Food firms’ recipe for success

Alan Haverty and Luke Mackey.

Innovative companies are driving Ireland’s near-€8bn foodservice sector, writes Ruth Doris

Ireland’s foodservice industry, which includes meals served in hotels and pubs, was worth €7.5bn last year, according to figures from Bord Bia. There is a growing demand for convenience, with about 40% of this figure including fast food, food-to-go, coffee shops and cafés.

Irish start-ups are shaking up the sector with innovative solutions for food service providers and time-poor consumers. For instance, busy young professionals can skip the lunch queue at their local coffee shop or salad bar using the Bamboo app. The platform, started by Luke Mackey and Alan Haverty, soft-launched in February this year, and has 70 partner food outlets signed up so far.

The team is currently targeting the lunchtime market in Dublin city centre; speciality cafés to burrito bars to bakeries in business areas, such as the IFSC and Harcourt Street.

The app’s core users are the 24-to-35 age bracket. They can order, pay, receive your loyalty rewards with a couple of taps, “so when you arrive, you can just skip the queue, grab your order and go,” Mr Mackey says.

The focus is on the customer experience, he says. When a café signs up, the Bamboo team works with them to figure out the best place for the pick-up point, one that works with workflow and that won’t disturb the casual queue of customers.

As the market for convenience continues to grow, consumers are looking for healthier alternatives.

The Bord Bia Irish Foodservice Channel Insights report, published in 2016, identified industry trends, including health and authenticity and greater culinary expression. These trends are reflected in the growth of businesses like DropChef, which delivers the ingredients and instructions for meals to customers’ homes, allowing them to cook a healthy meal in 30 minutes.

College friends Roman Grogan, Ryan Scott and Sam O’Byrne came up with the concept as a healthy eating solution for modern lifestyles. Their chefs come up with dishes, and the DropChef team works with them to create a simple step-by-step recipe. The subscription model ranges from €6.95 to €9.95 per meal.

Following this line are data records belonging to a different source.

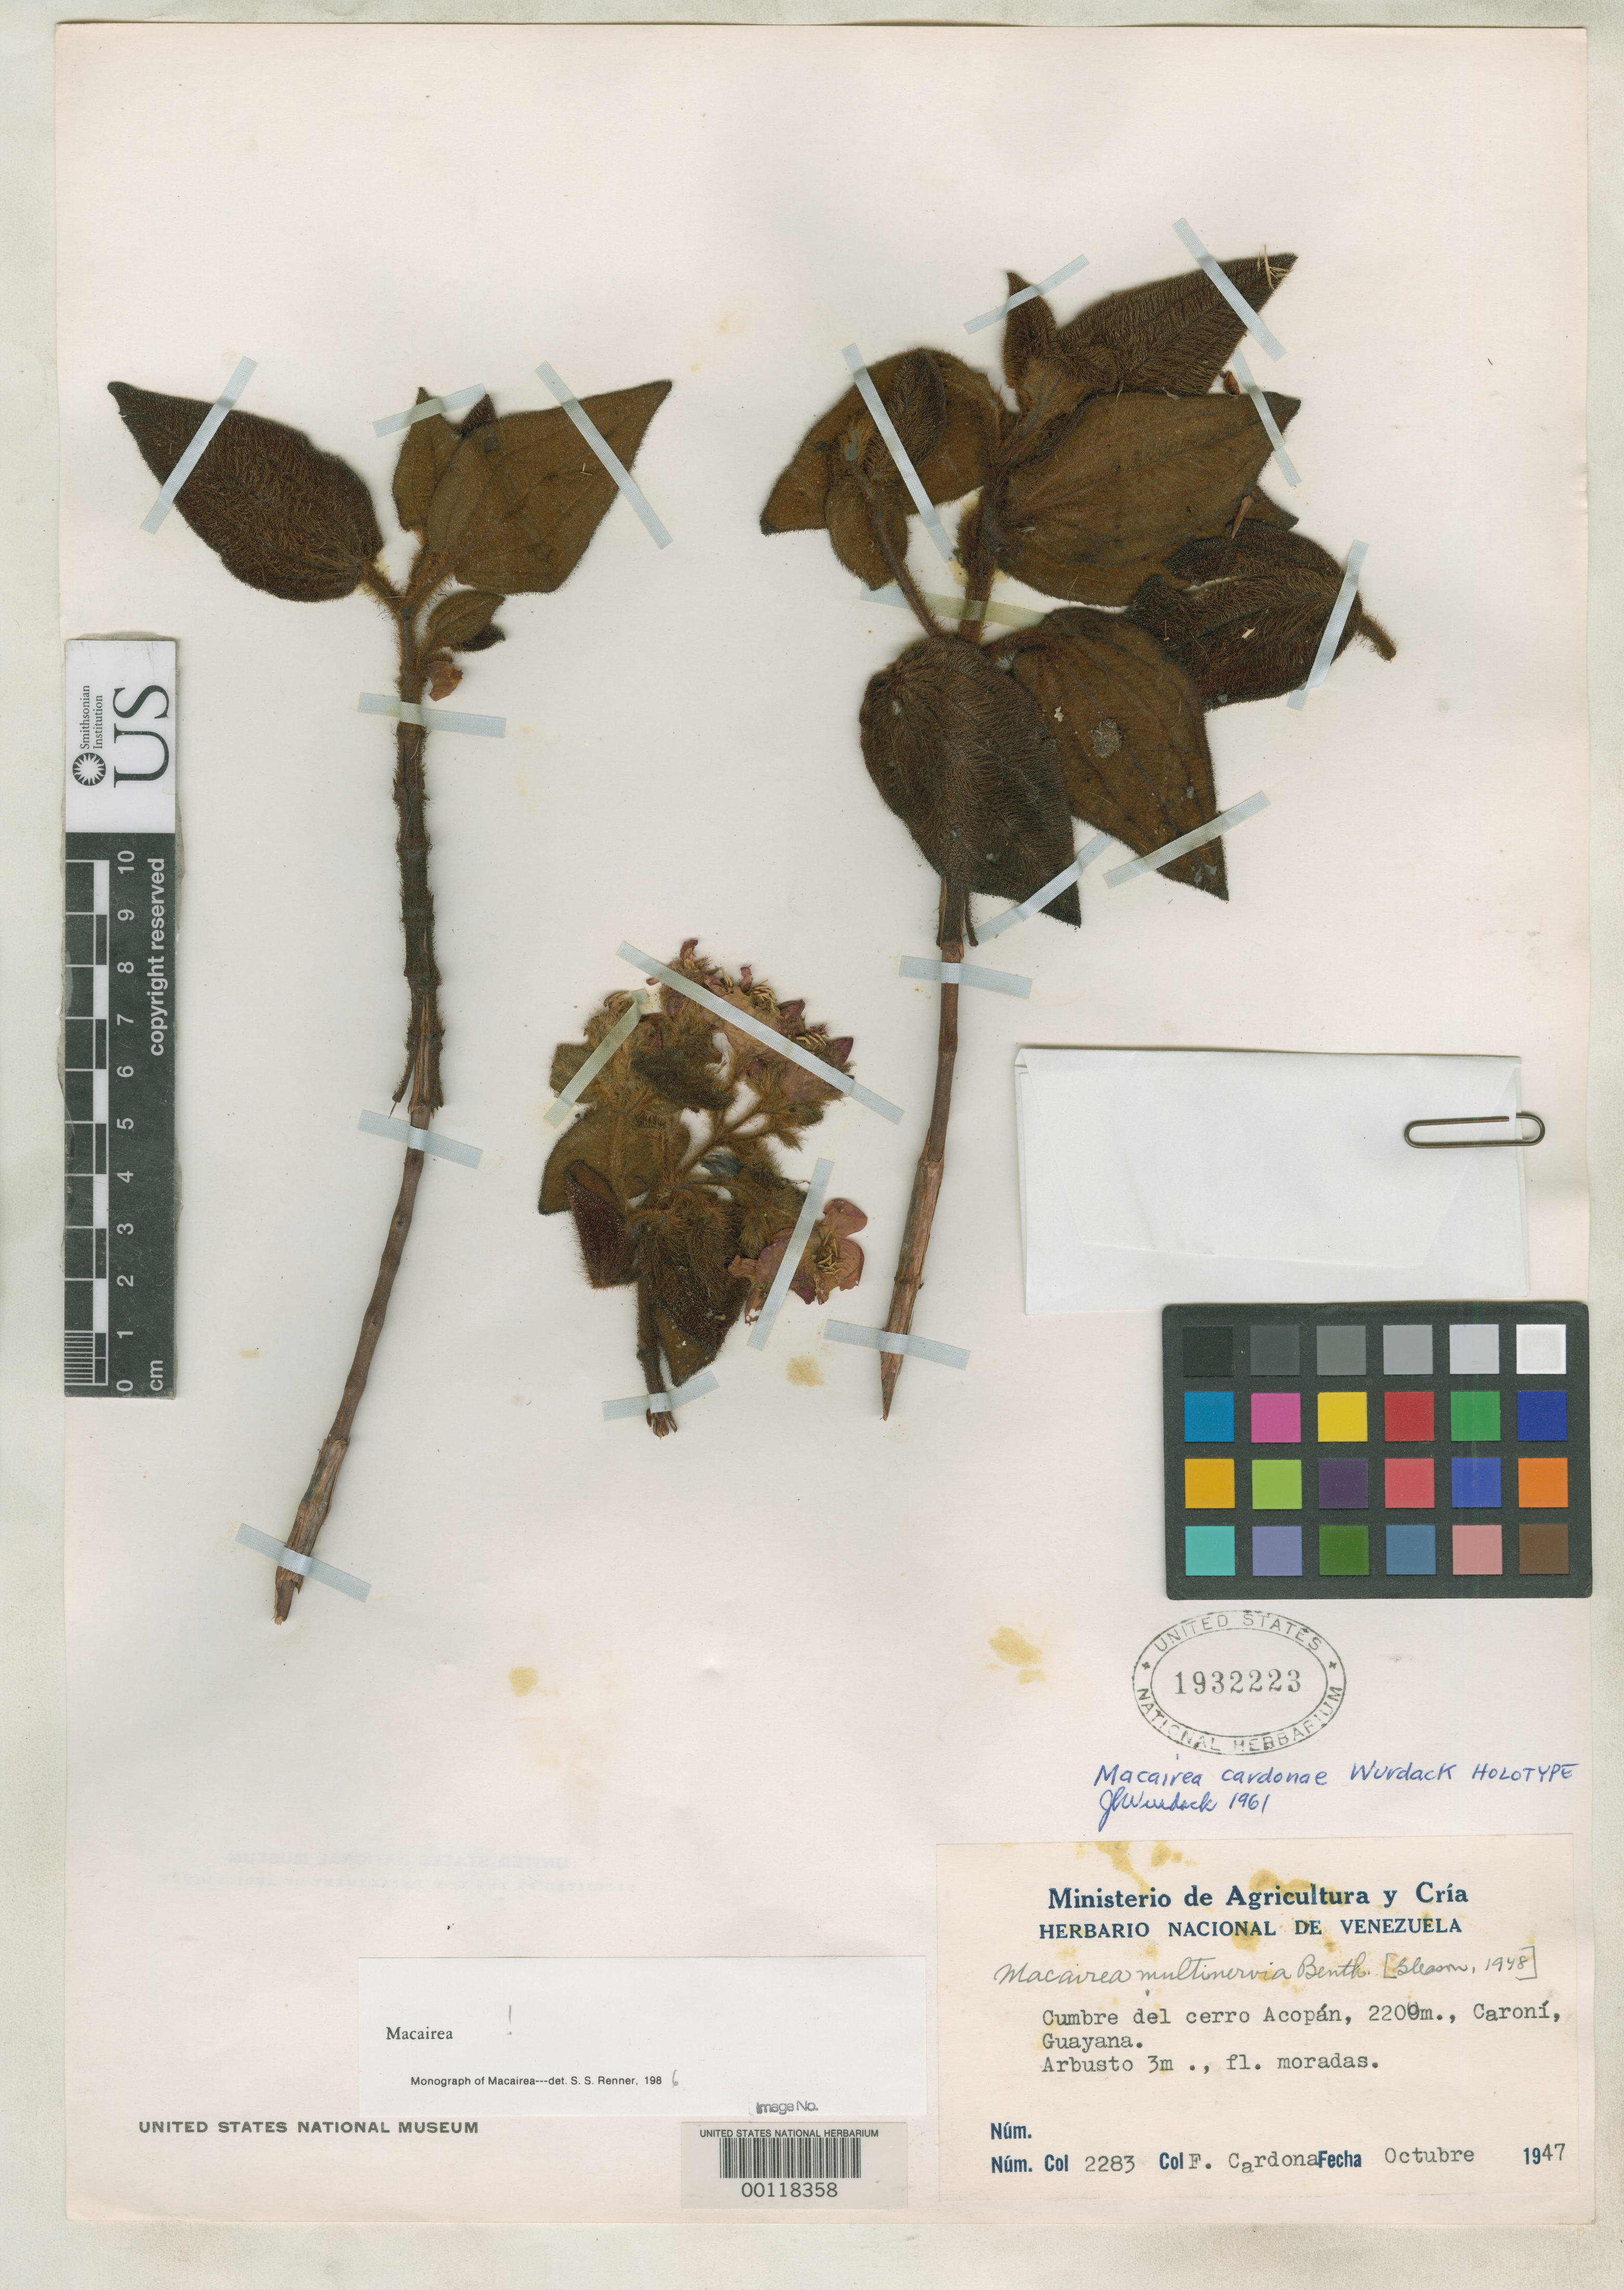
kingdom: Plantae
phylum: Tracheophyta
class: Magnoliopsida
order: Myrtales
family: Melastomataceae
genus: Macairea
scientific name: Macairea cardonae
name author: Wurdack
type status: Holotype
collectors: F. Cardona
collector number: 2283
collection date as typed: Oct 1947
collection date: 1947-10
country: Venezuela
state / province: Bolivar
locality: Acopan-Tepui.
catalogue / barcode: US 1932223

DropChef is not a diet thing, Mr O’Byrne says. “It’s just whole, fresh ingredients with no additives.” Waste is reduced as ingredients are delivered pre-portioned in the right quantity.

What the team has discovered is that people do enjoy cooking, it’s the ancillary activities, such as choosing what to cook, shopping and trying to find all the ingredients, that they find frustrating.

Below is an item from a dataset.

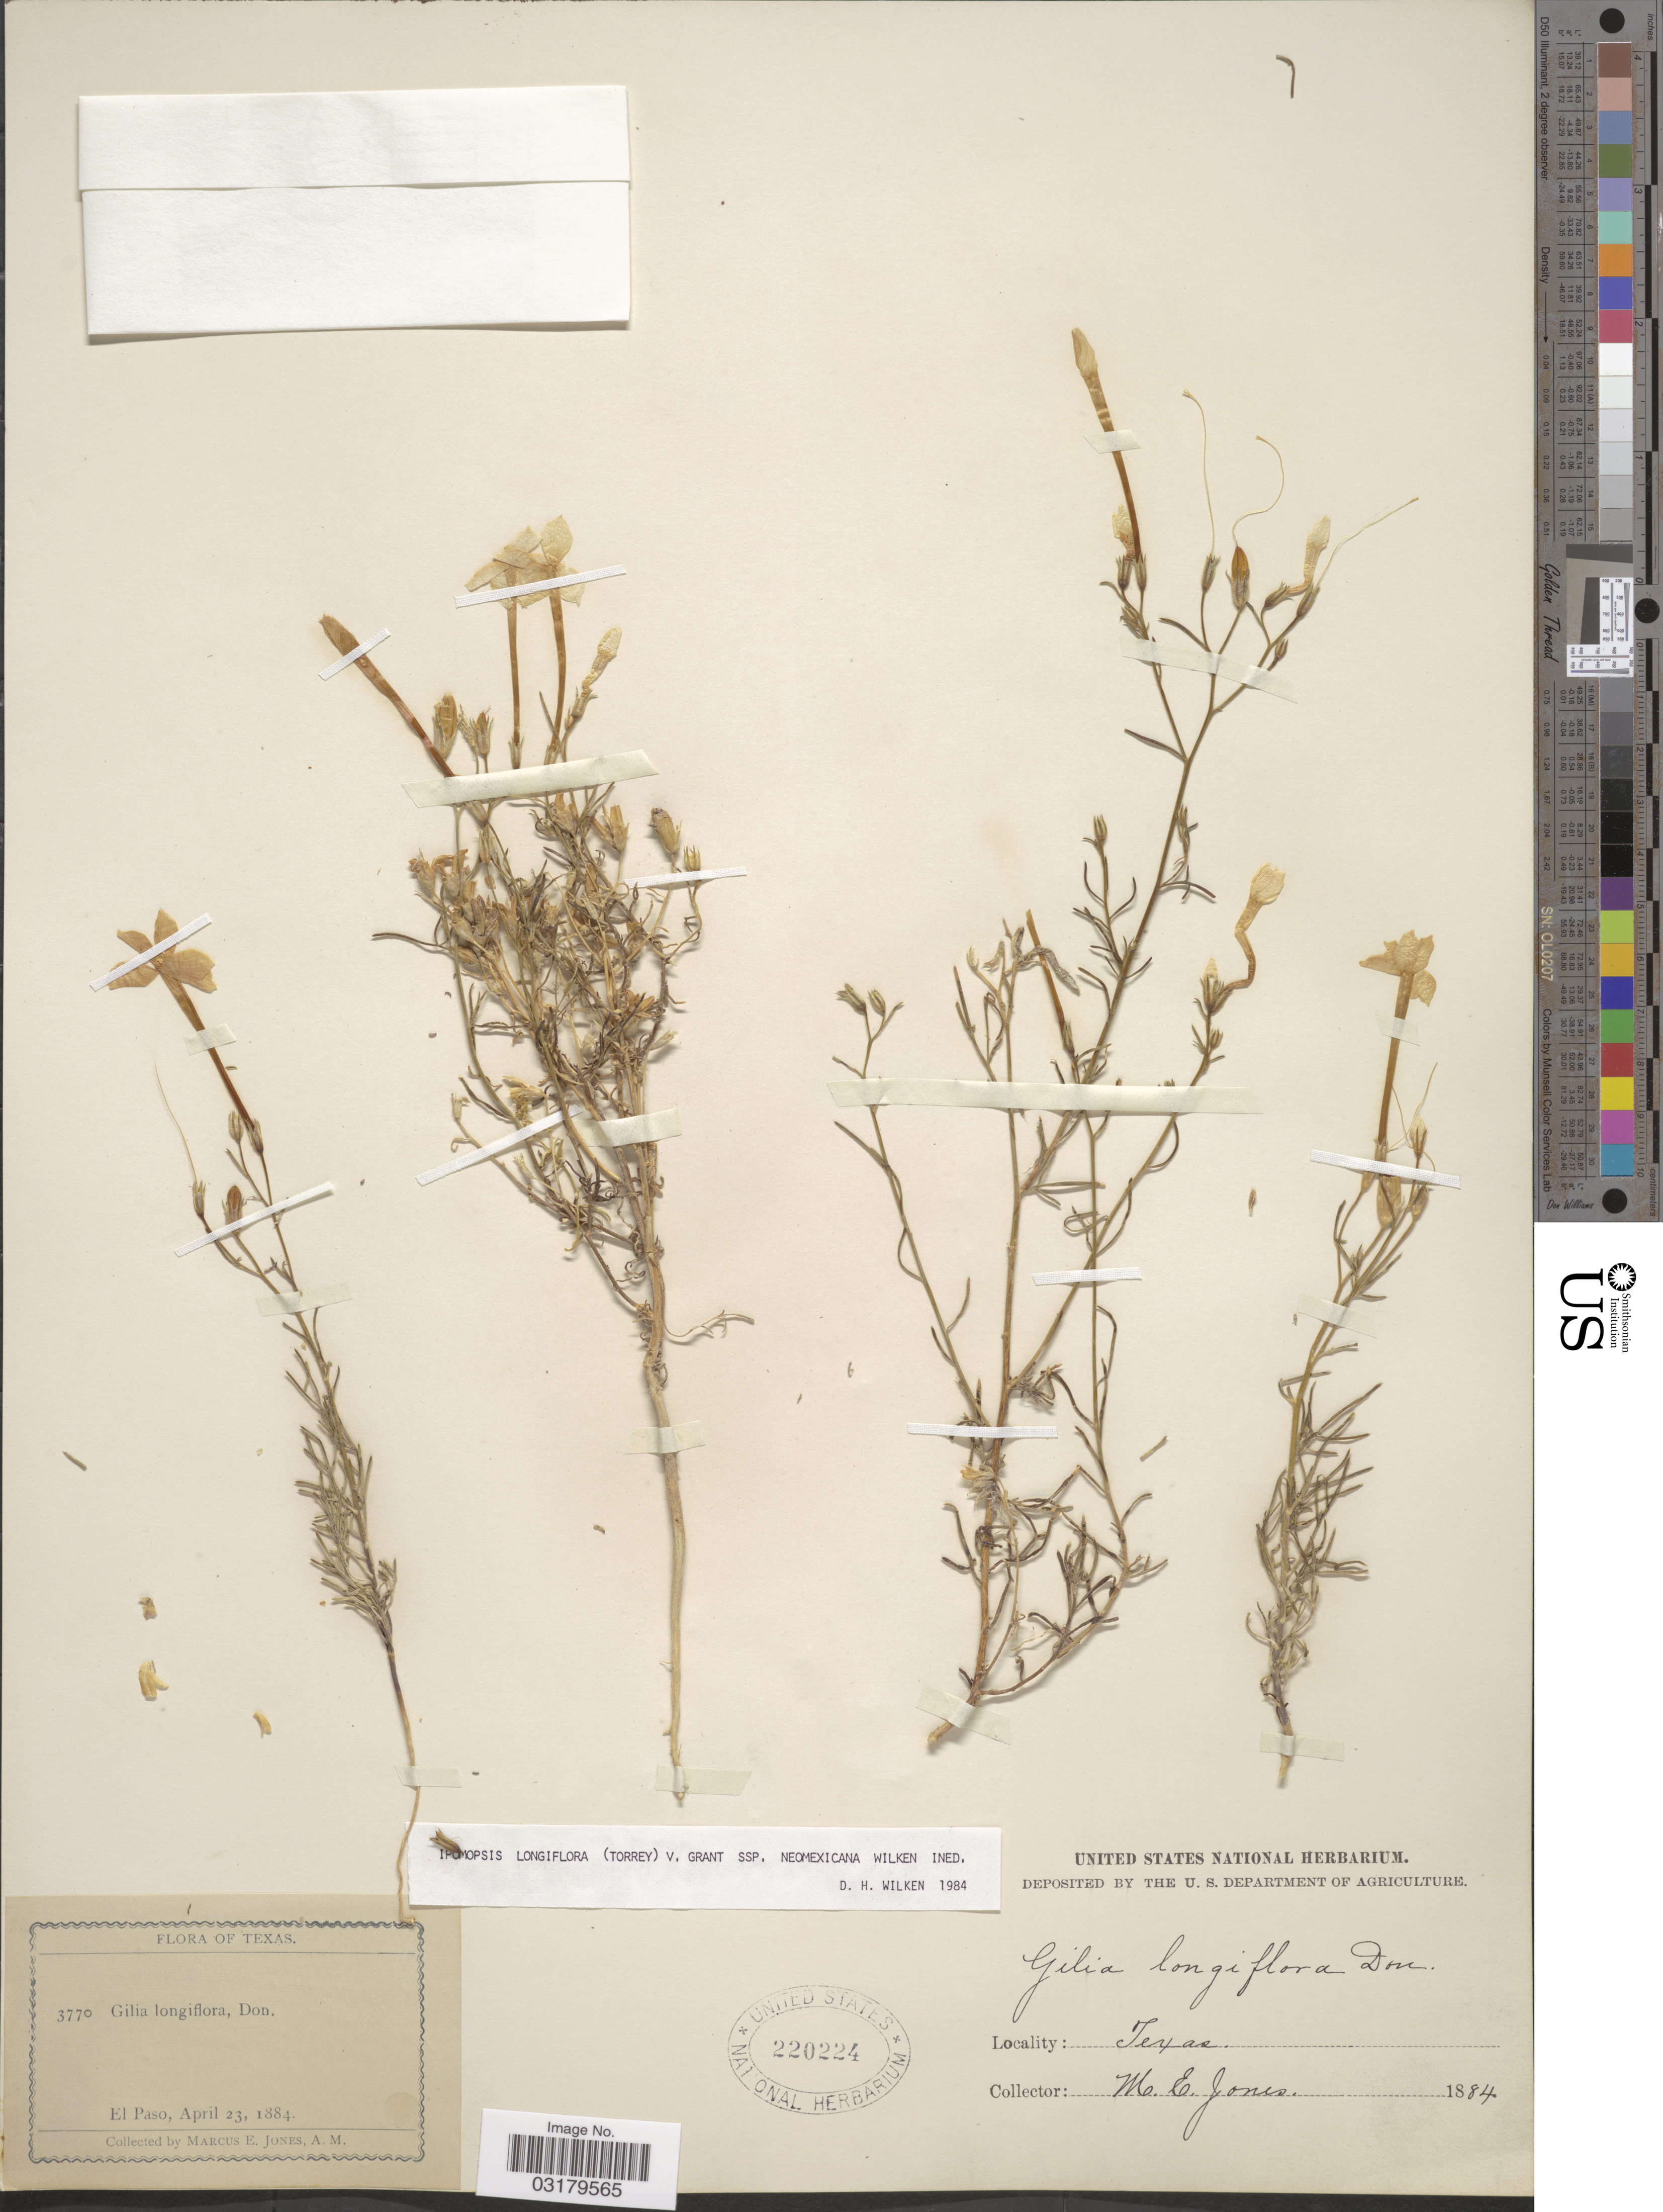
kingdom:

Mr O’Byrne compares the convenience of DropChef to a Jamie Oliver cooking show. “It’s very easy for him to cook because he has everything prepared there and all he has to do is pop it in the pan. What we’re trying to do for people is provide them with convenience without compromise.”

While DropChef, which has teamed up with tech giant Google to provide an on-demand service for its staff, is popular among time-poor, health conscious young professionals, a big part of its business is families.

The company has partnered with Irish charity Valid Nutrition which tackles severe acute malnourishment in sub-Saharan Africa, to donate one therapeutic food pack for every meal DropChef sells.

The delivery market is another sector which is exploding along with advancements in mobile technology.

Flipdish provides online ordering apps and website technology for restaurants. The company, set up by brothers James and Conor McCarthy, offers an alternative option for restaurants to aggregator platforms like Just Eat and Deliveroo which charge commission from 13% to 30% of sales, according to James McCarthy.

Flipdish is a “white label” solution so businesses can have their own branded app, which Mr McCarthy says is a lot faster compared to others on the market. The simplicity of using the app is comparable to WhatsApp, Mr McCarthy says. Two years ago to place an order with Just Eat there were about 21 fields to fill in, including password, address, and email, he says. The Flipdish app requires just a phone number to carry out a transaction, as it can locate the customer with geolocation.

If the restaurant is not paying commission to an aggregator site, they can offer loyalty discounts to customers through the app. Flipdish began selling the product at the start of 2016 and has 400 restaurants signed up, which is over 10% of the delivery market in Ireland.